Nimesh Kampani, one of India’s top dealmakers, has decided to quit as the managing director of JM Financial Ltd with effect from 30 September 2016.
His tenure was to last until the end of March 2017 but he has voluntarily stepped down, the company said in a stock-exchange filing.
He will continue as the non-executive chairman of the company and the group he founded in 1973, and will also be on the board of some group companies.
The financial services company also said it has appointed Nimesh Kampani’s son Vishal Kampani to take over as managing director from 1 October 2016.
“I believe that it is important for all businesses to implement a proper succession plan and I am committed to follow the same. With this in mind, I have decided to retire from executive role with effect from September 30, 2016 when I turn 70,” Kampani said in a statement.
Kampani, along with the DSP Group’s Hemendra Kothari and the Kotak Mahindra group’s Uday Kotak, is widely regarded as a cult figure in the Indian investment banking industry.
He has been responsible for several marquee deals in his long career.

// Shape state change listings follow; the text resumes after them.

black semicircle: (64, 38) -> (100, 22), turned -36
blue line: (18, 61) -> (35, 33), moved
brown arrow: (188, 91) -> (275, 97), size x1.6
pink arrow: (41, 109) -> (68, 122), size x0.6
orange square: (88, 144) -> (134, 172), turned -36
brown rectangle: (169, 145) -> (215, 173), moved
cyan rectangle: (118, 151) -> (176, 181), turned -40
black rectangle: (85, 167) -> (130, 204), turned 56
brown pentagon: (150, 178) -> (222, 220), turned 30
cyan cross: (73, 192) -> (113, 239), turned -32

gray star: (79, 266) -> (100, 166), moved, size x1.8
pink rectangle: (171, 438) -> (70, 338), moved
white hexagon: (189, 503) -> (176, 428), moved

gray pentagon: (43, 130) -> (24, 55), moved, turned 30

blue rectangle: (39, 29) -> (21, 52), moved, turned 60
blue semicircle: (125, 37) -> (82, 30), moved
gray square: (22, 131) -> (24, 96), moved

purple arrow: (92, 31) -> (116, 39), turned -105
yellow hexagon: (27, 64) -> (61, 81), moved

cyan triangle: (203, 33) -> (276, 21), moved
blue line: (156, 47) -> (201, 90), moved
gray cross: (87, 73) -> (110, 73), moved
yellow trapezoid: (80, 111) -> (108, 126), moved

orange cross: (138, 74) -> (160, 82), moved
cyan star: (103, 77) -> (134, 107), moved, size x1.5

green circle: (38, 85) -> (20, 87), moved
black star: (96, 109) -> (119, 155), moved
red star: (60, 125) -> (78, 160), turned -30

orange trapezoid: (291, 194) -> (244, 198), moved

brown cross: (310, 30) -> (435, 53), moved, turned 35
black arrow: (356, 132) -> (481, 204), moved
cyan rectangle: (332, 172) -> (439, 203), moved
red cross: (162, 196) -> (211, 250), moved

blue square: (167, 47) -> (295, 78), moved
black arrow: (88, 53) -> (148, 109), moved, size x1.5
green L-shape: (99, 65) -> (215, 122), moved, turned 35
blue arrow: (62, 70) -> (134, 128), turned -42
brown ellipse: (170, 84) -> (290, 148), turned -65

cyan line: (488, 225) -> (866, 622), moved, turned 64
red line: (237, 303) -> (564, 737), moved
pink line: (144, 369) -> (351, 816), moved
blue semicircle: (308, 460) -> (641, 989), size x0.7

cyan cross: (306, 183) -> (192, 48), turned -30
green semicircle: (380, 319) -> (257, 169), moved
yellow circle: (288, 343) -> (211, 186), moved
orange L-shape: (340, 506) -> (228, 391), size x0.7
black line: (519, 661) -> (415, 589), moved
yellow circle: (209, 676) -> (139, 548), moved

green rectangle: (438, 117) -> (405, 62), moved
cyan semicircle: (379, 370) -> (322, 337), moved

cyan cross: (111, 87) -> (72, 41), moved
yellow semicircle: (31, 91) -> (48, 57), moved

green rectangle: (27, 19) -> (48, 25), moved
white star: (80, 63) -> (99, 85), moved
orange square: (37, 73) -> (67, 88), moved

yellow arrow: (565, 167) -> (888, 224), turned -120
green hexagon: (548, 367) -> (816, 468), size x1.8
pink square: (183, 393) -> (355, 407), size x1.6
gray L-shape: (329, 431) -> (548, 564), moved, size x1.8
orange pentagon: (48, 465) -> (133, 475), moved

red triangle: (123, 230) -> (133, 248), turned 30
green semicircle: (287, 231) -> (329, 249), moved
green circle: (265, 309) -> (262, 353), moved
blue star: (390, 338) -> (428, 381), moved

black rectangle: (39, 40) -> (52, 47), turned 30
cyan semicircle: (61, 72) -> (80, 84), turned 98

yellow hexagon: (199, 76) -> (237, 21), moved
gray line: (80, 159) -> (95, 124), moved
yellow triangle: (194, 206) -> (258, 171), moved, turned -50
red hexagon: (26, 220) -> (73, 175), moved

That includes the division of assets between the billionaire brothers Mukesh and Anil Ambani in 2005, for which Kampani was assigned to do the valuation of their diversified business.
At the time, JM Financial had a joint venture for investment banking and securities business with Morgan Stanley. The JV ended in 2007 with JM Financial selling its 49% stake in the institutional broking and equity sales division, JM Morgan Stanley Securities, for about Rs 2,000 crore.
Separately, Kampani acquired Morgan Stanley’s 49% stake in JM Morgan Stanley Pvt. Ltd, which looked at other divisions such as fixed income, wealth management, and advisory and distribution businesses.
Later, the firm led by Kampani forged several deals with former Citibank chief Vikram Pandit, who was with Morgan Stanley till 2005. In 2014, Pandit acquired a 50% stake in JM Financial’s real estate lending arm for Rs 525 crore.
Kampani has had his share of lows. He ran into rough weather in 2009 when the Andhra Pradesh police issued a look out notice against him and 17 others in a case involving Nagarjuna Finance. Kampani had been an independent director on the board of the company in 1998-99, and the firm had been charged with defaulting on deposits worth Rs 100 crore. He had to stay out of India for nearly a year.
Some other notable transactions where JM Financial was involved include Diageo’s $2.2 billion acquisition of United Spirits in 2012 and the listing of Tata Consultancy Services in 2004.
Kampani could not be reached for comment over the phone. In the media statement, he said he would now like to spend more time and efforts on socially relevant activities. “And surely on the activities that I truly enjoy but never found time for,” he added.